Objective: Reproduce every record with "locality" switched to "collection site" and nothing else altered. Leave the pictures out of your answer.

The data:

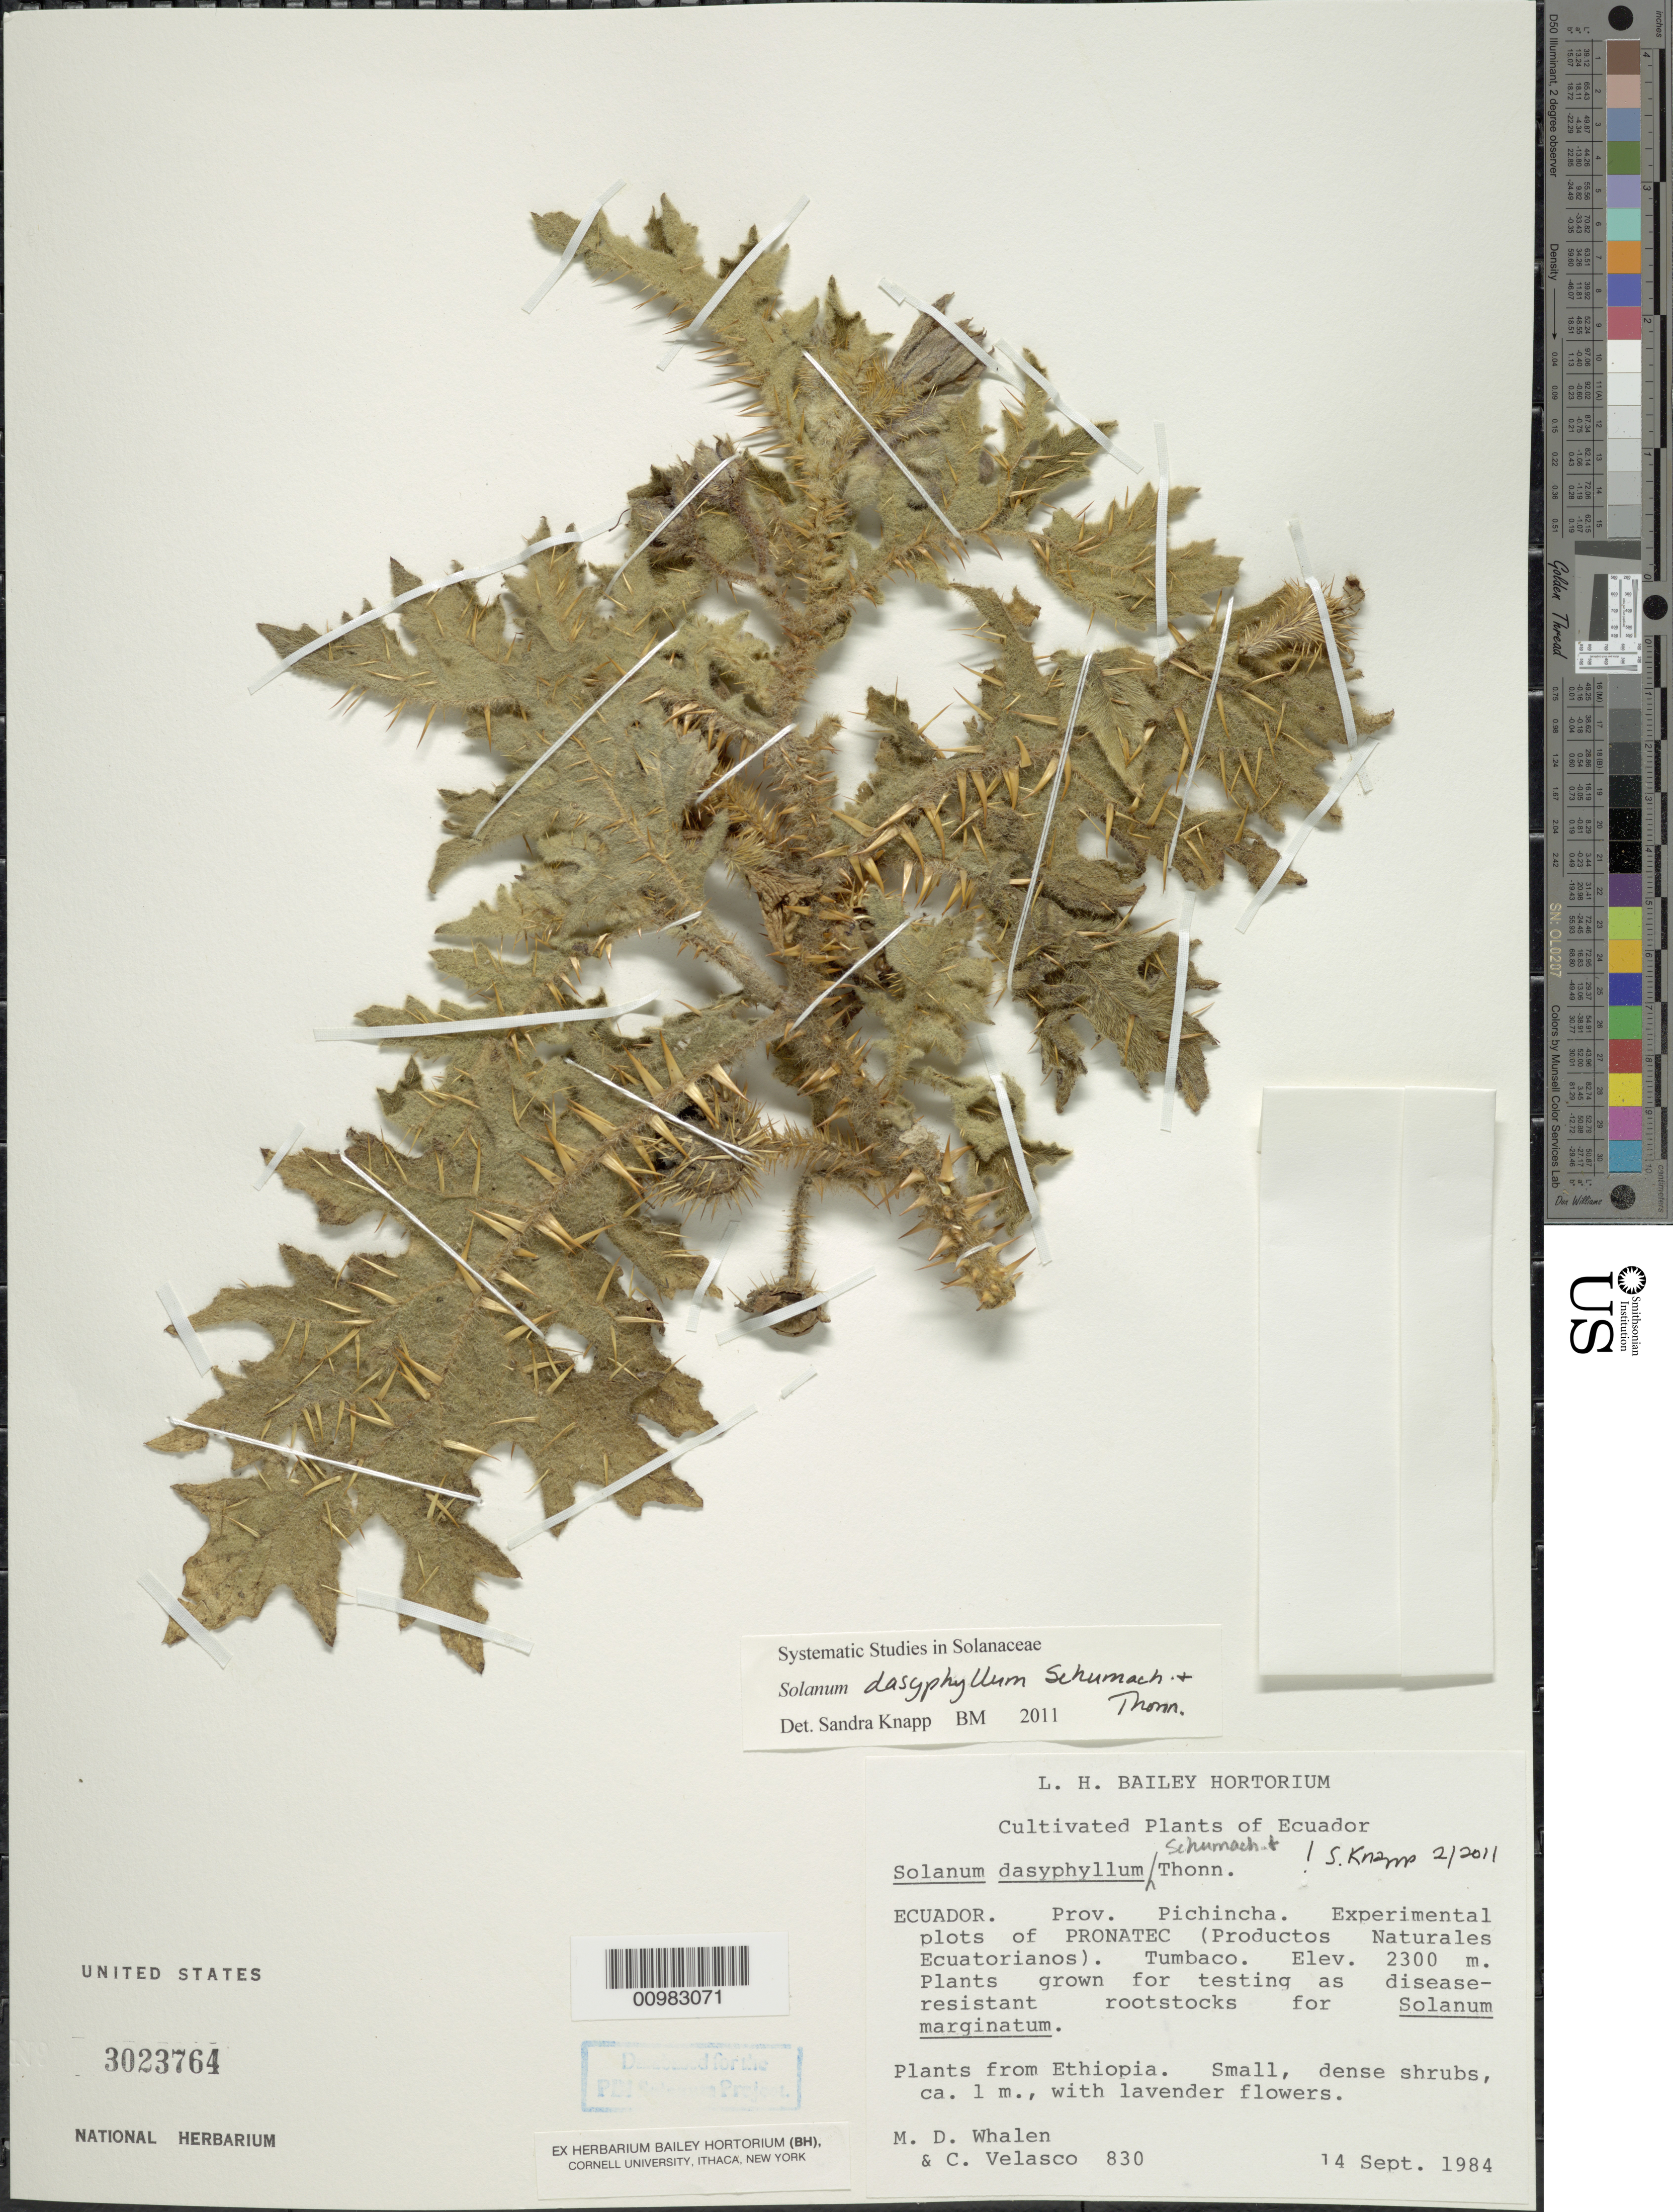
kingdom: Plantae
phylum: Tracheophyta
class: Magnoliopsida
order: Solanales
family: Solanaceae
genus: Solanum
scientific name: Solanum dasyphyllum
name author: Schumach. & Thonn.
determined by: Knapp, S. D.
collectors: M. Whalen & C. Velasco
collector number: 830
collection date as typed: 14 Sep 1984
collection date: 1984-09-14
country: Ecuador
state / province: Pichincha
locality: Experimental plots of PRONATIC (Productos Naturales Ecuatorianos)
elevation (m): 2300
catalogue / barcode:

Task answer:
kingdom: Plantae
phylum: Tracheophyta
class: Magnoliopsida
order: Solanales
family: Solanaceae
genus: Solanum
scientific name: Solanum dasyphyllum
name author: Schumach. & Thonn.
determined by: Knapp, S. D.
collectors: M. Whalen & C. Velasco
collector number: 830
collection date as typed: 14 Sep 1984
collection date: 1984-09-14
country: Ecuador
state / province: Pichincha
collection site: Experimental plots of PRONATIC (Productos Naturales Ecuatorianos)
elevation (m): 2300
catalogue / barcode:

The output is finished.